Outside is a winter wonderland. Snow blankets the ground and frosts the trees in virginal white. The sun casts a cheerful glow over the one of the last gifts of winter. The fog and snow of the morning has ended allowing the snowplows to catch up, making the commute home quite the reversal from that of last evening, and the commute in this morning. A deer forages along the woods across the gorge, sleek and fat, her ears perked to assess any danger.

Two days ago it was 50 degrees, and is expected to be so again tomorrow. Winter breathes her last icy blows as Spring creeps in behind her. This seesaw helps all of us to adjust to the changes even though we rail against it. 

The slow freeze and thaw allows, most often, for ice and snow to melt gradually into our creeks and rivers and to be taken up by the ground as it thaws. The easing into warm weather extends our tasks so that we may become accustomed to our new range of work after our winter idleness.

That may not be so obvious to most of us anymore.

What if Spring came like the turning of a switch? Within a week we would be knee deep in lawns and weeds and our planting tasks would overwhelm us. In CNY think of May without the warm-up of April. Mud season I think would be worse too. If all of the frost heaved at once, I think we would see the destruction of even paved roads not to mention sinking in our own lawns.

March often brings us our worst storms. Thick and heavy snow that is just warm enough to be incredibly greasy. The heavy blankets cause limbs to break off, and the cold can be especially destructive if trees have been coaxed to bud out too early. Ice storms create an atmosphere of a fairy tale wonderland, but can be especially destructive.
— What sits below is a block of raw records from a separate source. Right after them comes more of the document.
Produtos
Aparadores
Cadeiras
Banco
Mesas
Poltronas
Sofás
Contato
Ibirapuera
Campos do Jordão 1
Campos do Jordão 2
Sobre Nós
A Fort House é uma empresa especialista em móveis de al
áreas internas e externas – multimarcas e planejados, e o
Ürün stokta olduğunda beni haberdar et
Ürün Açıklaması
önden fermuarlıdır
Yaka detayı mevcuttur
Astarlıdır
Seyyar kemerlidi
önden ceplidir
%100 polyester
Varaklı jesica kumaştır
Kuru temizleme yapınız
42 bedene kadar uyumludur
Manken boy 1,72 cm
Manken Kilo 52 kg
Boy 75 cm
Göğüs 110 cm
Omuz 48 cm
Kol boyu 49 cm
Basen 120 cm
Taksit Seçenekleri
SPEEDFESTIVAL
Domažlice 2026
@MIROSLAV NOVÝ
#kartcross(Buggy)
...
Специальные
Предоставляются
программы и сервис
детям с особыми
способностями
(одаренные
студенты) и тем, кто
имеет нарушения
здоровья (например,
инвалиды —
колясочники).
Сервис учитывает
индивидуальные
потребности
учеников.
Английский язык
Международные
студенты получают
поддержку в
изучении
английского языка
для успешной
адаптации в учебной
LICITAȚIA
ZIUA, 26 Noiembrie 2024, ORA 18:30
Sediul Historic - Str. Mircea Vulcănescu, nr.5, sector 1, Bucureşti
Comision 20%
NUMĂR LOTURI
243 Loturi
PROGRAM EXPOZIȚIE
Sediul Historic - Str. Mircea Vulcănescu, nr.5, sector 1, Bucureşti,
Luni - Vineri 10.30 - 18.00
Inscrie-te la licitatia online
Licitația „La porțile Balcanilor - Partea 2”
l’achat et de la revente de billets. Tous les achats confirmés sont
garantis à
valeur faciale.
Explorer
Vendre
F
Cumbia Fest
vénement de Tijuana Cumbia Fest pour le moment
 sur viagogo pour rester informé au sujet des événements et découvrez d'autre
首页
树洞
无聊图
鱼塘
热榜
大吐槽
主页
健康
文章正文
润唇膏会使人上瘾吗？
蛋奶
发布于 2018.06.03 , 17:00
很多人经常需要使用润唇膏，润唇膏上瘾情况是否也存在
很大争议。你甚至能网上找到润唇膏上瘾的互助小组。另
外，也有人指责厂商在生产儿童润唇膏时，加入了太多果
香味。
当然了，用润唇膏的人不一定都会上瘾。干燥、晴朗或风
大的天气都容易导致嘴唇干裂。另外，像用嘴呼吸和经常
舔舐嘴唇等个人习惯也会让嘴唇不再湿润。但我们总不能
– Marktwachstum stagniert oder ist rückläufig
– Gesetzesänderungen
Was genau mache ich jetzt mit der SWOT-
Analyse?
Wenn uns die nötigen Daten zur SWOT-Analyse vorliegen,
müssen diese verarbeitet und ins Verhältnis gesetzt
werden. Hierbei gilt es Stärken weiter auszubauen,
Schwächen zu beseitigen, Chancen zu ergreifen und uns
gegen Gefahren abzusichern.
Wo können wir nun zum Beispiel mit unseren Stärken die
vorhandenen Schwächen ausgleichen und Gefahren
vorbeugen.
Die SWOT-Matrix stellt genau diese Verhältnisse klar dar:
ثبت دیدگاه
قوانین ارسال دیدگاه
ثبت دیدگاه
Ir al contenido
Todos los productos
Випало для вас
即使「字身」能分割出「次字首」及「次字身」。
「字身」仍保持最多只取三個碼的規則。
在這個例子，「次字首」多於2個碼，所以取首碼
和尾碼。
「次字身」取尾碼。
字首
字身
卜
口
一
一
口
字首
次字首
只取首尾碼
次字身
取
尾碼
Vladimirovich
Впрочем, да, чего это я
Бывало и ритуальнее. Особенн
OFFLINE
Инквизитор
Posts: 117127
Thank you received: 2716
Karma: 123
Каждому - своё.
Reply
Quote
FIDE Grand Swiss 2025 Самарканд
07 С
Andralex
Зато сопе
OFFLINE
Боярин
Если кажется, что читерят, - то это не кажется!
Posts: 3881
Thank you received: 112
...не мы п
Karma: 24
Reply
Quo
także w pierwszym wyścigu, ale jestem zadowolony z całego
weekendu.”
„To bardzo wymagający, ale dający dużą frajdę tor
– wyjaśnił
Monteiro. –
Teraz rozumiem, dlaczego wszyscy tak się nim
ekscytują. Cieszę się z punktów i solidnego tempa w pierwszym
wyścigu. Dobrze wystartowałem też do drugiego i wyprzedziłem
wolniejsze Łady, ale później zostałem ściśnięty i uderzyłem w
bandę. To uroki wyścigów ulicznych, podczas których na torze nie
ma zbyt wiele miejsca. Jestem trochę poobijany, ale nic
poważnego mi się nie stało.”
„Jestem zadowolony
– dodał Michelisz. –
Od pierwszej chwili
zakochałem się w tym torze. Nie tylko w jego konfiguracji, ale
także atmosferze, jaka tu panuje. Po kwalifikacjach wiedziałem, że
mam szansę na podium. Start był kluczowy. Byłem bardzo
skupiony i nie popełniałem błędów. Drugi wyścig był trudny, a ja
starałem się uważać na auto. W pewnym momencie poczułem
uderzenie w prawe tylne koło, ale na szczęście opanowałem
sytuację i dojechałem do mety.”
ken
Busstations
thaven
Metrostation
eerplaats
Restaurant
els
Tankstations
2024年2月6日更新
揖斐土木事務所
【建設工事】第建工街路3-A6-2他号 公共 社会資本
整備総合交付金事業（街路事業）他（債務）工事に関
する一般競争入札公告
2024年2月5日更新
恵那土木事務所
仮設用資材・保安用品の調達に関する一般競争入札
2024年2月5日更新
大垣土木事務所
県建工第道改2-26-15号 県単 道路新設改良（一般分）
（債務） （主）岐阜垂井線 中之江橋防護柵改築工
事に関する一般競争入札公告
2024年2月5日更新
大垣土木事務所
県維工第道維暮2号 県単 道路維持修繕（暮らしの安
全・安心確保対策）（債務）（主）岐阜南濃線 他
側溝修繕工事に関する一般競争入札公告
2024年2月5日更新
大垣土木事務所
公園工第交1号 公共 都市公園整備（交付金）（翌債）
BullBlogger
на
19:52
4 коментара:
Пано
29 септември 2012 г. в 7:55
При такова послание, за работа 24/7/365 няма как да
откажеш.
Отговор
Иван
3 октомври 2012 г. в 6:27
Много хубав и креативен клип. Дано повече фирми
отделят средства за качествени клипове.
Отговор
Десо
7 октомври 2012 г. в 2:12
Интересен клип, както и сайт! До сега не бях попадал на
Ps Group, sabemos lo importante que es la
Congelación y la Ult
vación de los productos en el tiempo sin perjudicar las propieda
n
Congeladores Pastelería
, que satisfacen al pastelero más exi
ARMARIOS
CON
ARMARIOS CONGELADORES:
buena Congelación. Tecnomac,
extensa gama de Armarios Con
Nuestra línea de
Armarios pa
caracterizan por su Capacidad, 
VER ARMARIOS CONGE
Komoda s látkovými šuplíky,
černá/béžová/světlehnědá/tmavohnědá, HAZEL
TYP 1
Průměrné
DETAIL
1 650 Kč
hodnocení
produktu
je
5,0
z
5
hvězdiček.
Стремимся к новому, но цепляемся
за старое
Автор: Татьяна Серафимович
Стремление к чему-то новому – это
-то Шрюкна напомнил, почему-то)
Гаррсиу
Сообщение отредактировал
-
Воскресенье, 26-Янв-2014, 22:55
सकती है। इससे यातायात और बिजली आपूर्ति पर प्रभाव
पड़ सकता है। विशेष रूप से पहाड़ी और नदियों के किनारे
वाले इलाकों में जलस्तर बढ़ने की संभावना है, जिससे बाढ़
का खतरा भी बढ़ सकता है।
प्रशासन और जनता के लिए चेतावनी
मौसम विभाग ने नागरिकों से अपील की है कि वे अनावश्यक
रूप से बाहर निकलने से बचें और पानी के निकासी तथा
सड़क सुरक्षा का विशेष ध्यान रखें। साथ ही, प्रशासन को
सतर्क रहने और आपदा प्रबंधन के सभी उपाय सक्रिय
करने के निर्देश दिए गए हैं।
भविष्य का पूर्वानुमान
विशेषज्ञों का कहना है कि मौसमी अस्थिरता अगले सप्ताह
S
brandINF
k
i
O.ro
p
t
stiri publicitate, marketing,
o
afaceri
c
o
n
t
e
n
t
I was born the end of March in 1953. According to a weather archive for NYC, my birthday was a cold trough between two spikes of around 60 degrees. It appears it was probably raining. This report is for NYC and the weather could have been very different 20 miles NW and further inland.

I am enjoying the view from my post at the window. Catching up on the news, from the situation in the Ukraine which I have no hope of understanding anytime soon, to the ongoing political lunacies over gays, religion, guns and poverty is a lesson in futility that makes me, like the groundhog in February, just want to climb back into my burrow and forget the world.

Looking out at this promise of fertile soil, adequate water and an opportunity to meld my life with its life is what gives me hope.